## PROVIDED DATA
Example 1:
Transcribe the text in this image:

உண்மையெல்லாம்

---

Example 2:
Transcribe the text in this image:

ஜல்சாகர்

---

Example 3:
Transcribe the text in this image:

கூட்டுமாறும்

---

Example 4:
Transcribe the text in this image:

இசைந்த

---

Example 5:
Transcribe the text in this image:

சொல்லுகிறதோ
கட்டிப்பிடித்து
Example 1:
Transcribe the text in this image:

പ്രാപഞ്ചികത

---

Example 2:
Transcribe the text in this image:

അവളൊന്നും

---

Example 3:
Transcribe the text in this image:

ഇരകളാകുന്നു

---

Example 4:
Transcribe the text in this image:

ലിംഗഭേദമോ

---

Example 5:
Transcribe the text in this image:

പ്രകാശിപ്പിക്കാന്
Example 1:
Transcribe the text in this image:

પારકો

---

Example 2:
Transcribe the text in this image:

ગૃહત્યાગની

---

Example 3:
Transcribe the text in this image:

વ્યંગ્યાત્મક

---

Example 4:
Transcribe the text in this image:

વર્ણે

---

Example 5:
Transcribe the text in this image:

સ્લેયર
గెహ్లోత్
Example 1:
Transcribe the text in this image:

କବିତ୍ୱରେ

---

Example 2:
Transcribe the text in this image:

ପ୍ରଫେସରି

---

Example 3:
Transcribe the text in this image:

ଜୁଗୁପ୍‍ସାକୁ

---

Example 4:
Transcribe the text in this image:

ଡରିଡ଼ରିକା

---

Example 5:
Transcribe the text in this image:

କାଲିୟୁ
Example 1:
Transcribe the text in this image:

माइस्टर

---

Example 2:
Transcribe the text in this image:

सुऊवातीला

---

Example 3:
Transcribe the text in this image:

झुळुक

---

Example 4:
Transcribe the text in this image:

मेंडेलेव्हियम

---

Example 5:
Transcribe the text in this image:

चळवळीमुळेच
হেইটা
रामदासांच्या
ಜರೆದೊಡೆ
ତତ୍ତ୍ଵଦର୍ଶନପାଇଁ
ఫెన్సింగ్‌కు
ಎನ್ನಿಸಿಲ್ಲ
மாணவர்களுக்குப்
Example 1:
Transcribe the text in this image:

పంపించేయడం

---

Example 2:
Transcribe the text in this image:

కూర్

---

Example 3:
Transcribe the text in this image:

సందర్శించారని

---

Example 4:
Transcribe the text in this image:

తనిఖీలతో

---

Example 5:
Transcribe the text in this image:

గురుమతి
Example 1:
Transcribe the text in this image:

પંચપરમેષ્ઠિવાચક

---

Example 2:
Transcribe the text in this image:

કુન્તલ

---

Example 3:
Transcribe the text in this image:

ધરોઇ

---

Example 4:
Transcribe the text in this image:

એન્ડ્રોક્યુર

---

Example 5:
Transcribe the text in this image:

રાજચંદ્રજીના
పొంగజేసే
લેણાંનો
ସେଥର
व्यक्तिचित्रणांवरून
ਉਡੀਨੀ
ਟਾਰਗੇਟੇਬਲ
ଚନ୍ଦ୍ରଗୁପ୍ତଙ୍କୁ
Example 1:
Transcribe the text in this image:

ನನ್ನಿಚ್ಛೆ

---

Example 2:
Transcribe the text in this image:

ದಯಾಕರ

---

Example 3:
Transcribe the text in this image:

## ASSIGNMENT
Your task is to reproduce all of the records exactly.

## TASK OUTPUT
Example 1:
Transcribe the text in this image:

உண்மையெல்லாம்

---

Example 2:
Transcribe the text in this image:

ஜல்சாகர்

---

Example 3:
Transcribe the text in this image:

கூட்டுமாறும்

---

Example 4:
Transcribe the text in this image:

இசைந்த

---

Example 5:
Transcribe the text in this image:

சொல்லுகிறதோ
கட்டிப்பிடித்து
Example 1:
Transcribe the text in this image:

പ്രാപഞ്ചികത

---

Example 2:
Transcribe the text in this image:

അവളൊന്നും

---

Example 3:
Transcribe the text in this image:

ഇരകളാകുന്നു

---

Example 4:
Transcribe the text in this image:

ലിംഗഭേദമോ

---

Example 5:
Transcribe the text in this image:

പ്രകാശിപ്പിക്കാന്
Example 1:
Transcribe the text in this image:

પારકો

---

Example 2:
Transcribe the text in this image:

ગૃહત્યાગની

---

Example 3:
Transcribe the text in this image:

વ્યંગ્યાત્મક

---

Example 4:
Transcribe the text in this image:

વર્ણે

---

Example 5:
Transcribe the text in this image:

સ્લેયર
గెహ్లోత్
Example 1:
Transcribe the text in this image:

କବିତ୍ୱରେ

---

Example 2:
Transcribe the text in this image:

ପ୍ରଫେସରି

---

Example 3:
Transcribe the text in this image:

ଜୁଗୁପ୍‍ସାକୁ

---

Example 4:
Transcribe the text in this image:

ଡରିଡ଼ରିକା

---

Example 5:
Transcribe the text in this image:

କାଲିୟୁ
Example 1:
Transcribe the text in this image:

माइस्टर

---

Example 2:
Transcribe the text in this image:

सुऊवातीला

---

Example 3:
Transcribe the text in this image:

झुळुक

---

Example 4:
Transcribe the text in this image:

मेंडेलेव्हियम

---

Example 5:
Transcribe the text in this image:

चळवळीमुळेच
হেইটা
रामदासांच्या
ಜರೆದೊಡೆ
ତତ୍ତ୍ଵଦର୍ଶନପାଇଁ
ఫెన్సింగ్‌కు
ಎನ್ನಿಸಿಲ್ಲ
மாணவர்களுக்குப்
Example 1:
Transcribe the text in this image:

పంపించేయడం

---

Example 2:
Transcribe the text in this image:

కూర్

---

Example 3:
Transcribe the text in this image:

సందర్శించారని

---

Example 4:
Transcribe the text in this image:

తనిఖీలతో

---

Example 5:
Transcribe the text in this image:

గురుమతి
Example 1:
Transcribe the text in this image:

પંચપરમેષ્ઠિવાચક

---

Example 2:
Transcribe the text in this image:

કુન્તલ

---

Example 3:
Transcribe the text in this image:

ધરોઇ

---

Example 4:
Transcribe the text in this image:

એન્ડ્રોક્યુર

---

Example 5:
Transcribe the text in this image:

રાજચંદ્રજીના
పొంగజేసే
લેણાંનો
ସେଥର
व्यक्तिचित्रणांवरून
ਉਡੀਨੀ
ਟਾਰਗੇਟੇਬਲ
ଚନ୍ଦ୍ରଗୁପ୍ତଙ୍କୁ
Example 1:
Transcribe the text in this image:

ನನ್ನಿಚ್ಛೆ

---

Example 2:
Transcribe the text in this image:

ದಯಾಕರ

---

Example 3:
Transcribe the text in this image:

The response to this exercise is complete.